◆ **Prompt**
Skip all lines in the entries below that come before the one containing "[145,869,256,887] [WEBMethod ->". Repeat that line and the rest exactly.

[Records from a data collection]
--- START ---
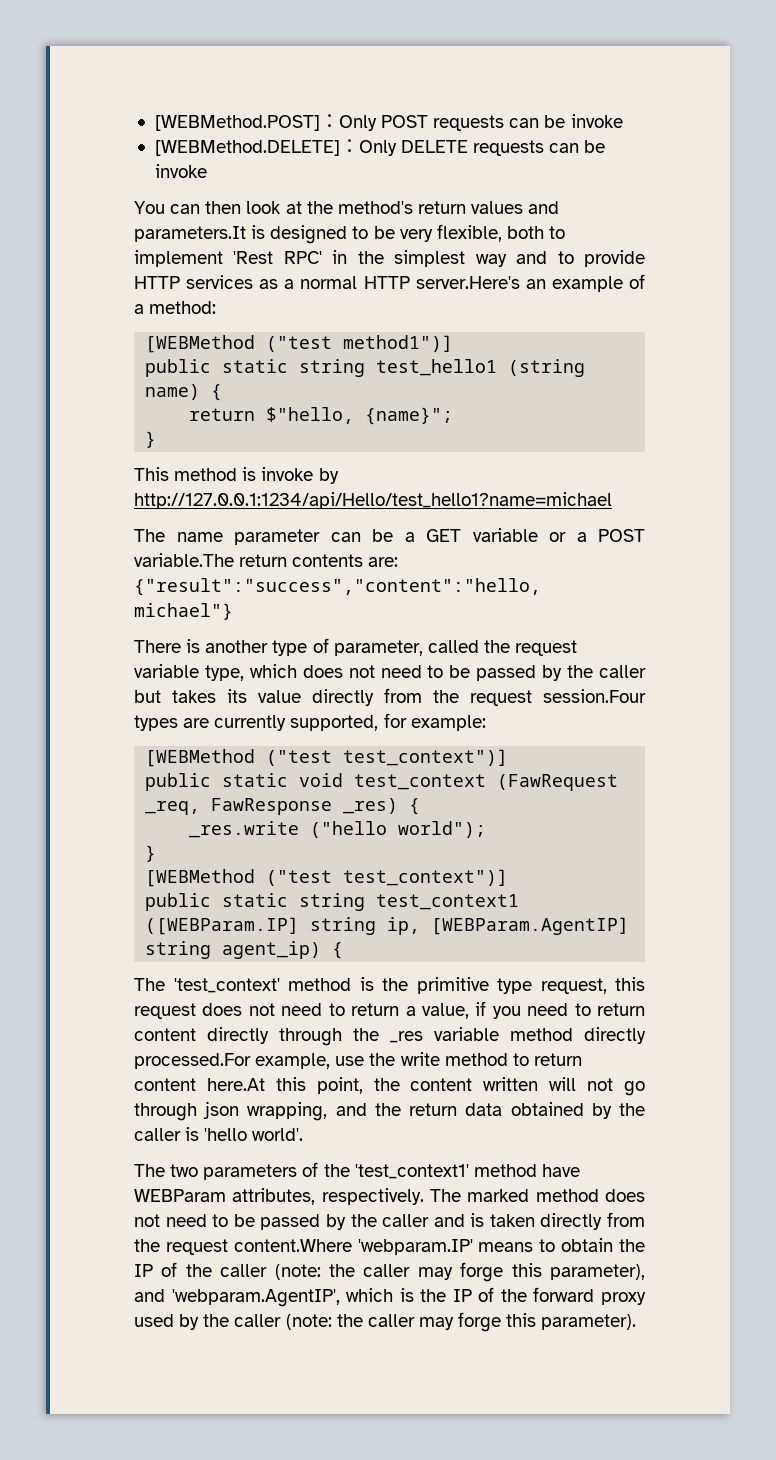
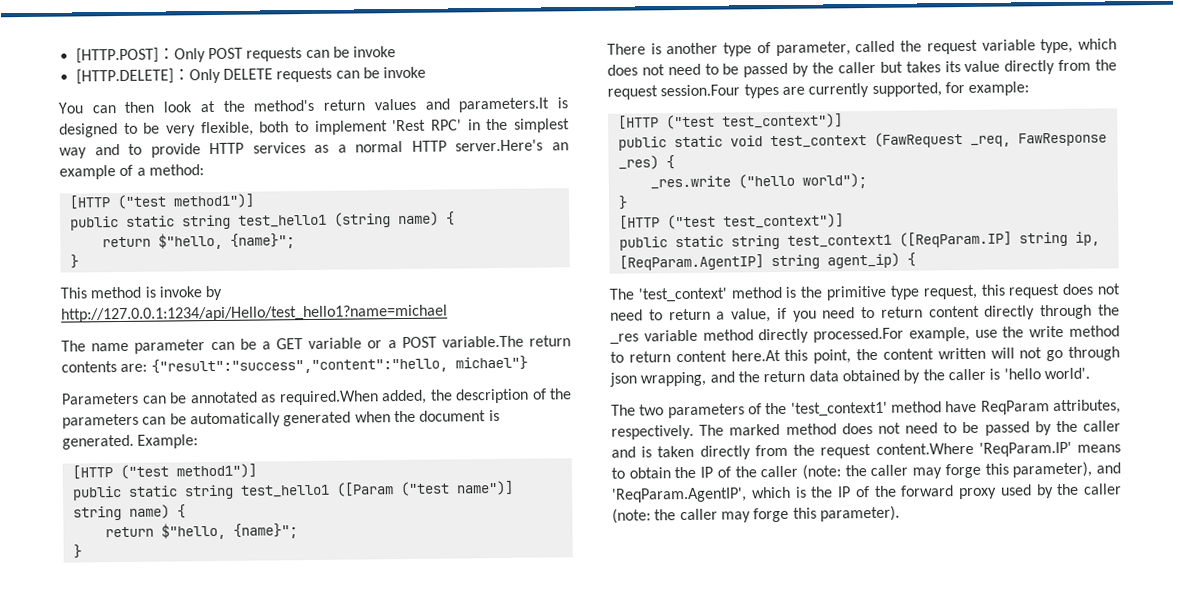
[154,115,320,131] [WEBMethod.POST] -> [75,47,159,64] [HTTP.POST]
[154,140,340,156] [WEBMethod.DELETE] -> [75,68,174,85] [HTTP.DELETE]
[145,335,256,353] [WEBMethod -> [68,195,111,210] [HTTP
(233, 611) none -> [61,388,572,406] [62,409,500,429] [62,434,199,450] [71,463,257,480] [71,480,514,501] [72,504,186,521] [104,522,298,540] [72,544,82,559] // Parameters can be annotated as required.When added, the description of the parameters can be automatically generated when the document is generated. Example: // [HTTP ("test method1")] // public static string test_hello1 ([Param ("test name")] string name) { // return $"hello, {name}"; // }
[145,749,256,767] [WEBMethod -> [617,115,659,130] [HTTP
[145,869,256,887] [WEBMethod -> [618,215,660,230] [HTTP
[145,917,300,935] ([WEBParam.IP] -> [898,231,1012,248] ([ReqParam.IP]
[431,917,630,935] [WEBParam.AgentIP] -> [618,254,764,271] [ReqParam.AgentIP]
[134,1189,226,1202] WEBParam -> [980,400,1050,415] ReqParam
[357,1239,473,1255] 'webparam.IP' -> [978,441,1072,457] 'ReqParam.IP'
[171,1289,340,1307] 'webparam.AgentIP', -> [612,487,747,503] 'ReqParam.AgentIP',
--- END ---
◆ **Reply to the exercise**
[145,869,256,887] [WEBMethod -> [618,215,660,230] [HTTP
[145,917,300,935] ([WEBParam.IP] -> [898,231,1012,248] ([ReqParam.IP]
[431,917,630,935] [WEBParam.AgentIP] -> [618,254,764,271] [ReqParam.AgentIP]
[134,1189,226,1202] WEBParam -> [980,400,1050,415] ReqParam
[357,1239,473,1255] 'webparam.IP' -> [978,441,1072,457] 'ReqParam.IP'
[171,1289,340,1307] 'webparam.AgentIP', -> [612,487,747,503] 'ReqParam.AgentIP',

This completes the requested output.